Personal information
- Full name: Nick Quinten Olij
- Date of birth: 1 August 1995 (age 30)
- Place of birth: Haarlem, Netherlands
- Height: 1.88 m (6 ft 2 in)
- Position: Goalkeeper

Team information
- Current team: PSV
- Number: 1

Youth career
- 000?–2011: Koninklijke HFC
- 2011–2014: AZ

Senior career*
- Years: Team / Apps / (Gls)
- 2014–2019: AZ / 0 / (0)
- 2016–2018: Jong AZ / 66 / (0)
- 2018–2019: → TOP Oss (loan) / 30 / (0)
- 2019–2022: NAC Breda / 101 / (0)
- 2022–2025: Sparta Rotterdam / 99 / (0)
- 2025–: PSV / 1 / (0)
- 2025–: Jong PSV / 2 / (0)

International career^{‡}
- 2012: Netherlands U17 / 13 / (0)
- 2012–2013: Netherlands U18 / 4 / (0)
- 2013–2014: Netherlands U19 / 6 / (0)

= Nick Olij =

Dutch footballer (born 1995)

Nick Quinten Olij (born 1 August 1995) is a Dutch professional footballer who plays as a goalkeeper for club PSV.

==Club career==
He moved to NAC Breda in July 2019 upon expiry of his contract at AZ.

On 16 June 2022, Olij signed a four-year contract with Sparta Rotterdam.

On 12 June 2025, Olij signed with PSV Eindhoven on a four-year deal.

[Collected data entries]
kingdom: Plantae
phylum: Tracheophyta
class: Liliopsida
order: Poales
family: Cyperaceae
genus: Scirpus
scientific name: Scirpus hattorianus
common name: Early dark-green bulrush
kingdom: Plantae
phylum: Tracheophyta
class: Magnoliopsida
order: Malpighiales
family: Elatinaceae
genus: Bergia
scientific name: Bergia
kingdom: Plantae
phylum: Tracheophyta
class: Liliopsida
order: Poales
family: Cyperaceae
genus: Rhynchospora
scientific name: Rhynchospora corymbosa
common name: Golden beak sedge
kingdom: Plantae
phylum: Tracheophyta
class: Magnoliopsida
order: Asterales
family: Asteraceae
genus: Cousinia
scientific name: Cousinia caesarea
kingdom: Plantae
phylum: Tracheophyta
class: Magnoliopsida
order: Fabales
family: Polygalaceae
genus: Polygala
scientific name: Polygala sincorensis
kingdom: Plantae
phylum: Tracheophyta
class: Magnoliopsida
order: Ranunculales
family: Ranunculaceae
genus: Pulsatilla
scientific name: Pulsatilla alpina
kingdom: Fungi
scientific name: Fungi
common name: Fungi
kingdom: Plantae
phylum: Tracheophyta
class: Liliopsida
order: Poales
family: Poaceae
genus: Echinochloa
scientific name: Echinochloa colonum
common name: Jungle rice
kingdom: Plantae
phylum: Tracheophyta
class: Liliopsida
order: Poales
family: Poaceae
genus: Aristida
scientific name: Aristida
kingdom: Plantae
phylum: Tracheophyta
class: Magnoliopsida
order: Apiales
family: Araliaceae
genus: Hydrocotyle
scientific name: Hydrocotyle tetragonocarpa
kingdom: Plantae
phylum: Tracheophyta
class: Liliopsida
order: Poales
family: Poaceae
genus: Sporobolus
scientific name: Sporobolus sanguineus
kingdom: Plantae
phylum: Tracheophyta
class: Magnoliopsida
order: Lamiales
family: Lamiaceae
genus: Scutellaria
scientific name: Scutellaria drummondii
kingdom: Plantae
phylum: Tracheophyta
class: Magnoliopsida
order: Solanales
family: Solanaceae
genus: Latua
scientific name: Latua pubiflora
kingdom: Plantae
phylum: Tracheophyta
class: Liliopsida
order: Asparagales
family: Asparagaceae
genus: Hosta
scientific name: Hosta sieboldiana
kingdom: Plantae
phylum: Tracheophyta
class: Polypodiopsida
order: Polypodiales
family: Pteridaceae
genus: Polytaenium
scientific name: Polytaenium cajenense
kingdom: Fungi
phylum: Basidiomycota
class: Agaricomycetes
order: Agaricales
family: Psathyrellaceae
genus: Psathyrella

--- WORK INSTRUCTION A ---
Using the Nick Olij article, decide whether each statement agrees with it: (i) Olij went to NAC Breda in July 2019 after his contract at AZ ran out; (ii) Olij signed a three-year contract with Sparta Rotterdam; (iii) Olij was born in Haarlem. Answer yes or no for each and quote the words that settle it.
--- WORK INSTRUCTION B ---
Pick up the Nick Olij article after its last sentence and keep writing it.
The data has nothing to do with this.

--- YOUR RESPONSE A ---
(i) Yes: "He moved to NAC Breda in July 2019 upon expiry of his contract at AZ."
(ii) No: "On 16 June 2022, Olij signed a four-year contract with Sparta Rotterdam."
(iii) Yes: "Place of birth: Haarlem, Netherlands"

--- YOUR RESPONSE B ---
== International career ==
Olij was the starting goalkeeper for the Netherlands at the 2012 UEFA European Under-17 Championship, which they won. Olij saved the decisive penalty kick in the final game shoot-out.

He was also selected for the 2013 UEFA European Under-19 Championship squad, but remained on the bench as a back-up to Mickey van der Hart, as Netherlands were eliminated in group stage.

In October 2023, Olij received his first official call-up to the Netherlands senior national team for two UEFA Euro 2024 qualifiers against France and Greece.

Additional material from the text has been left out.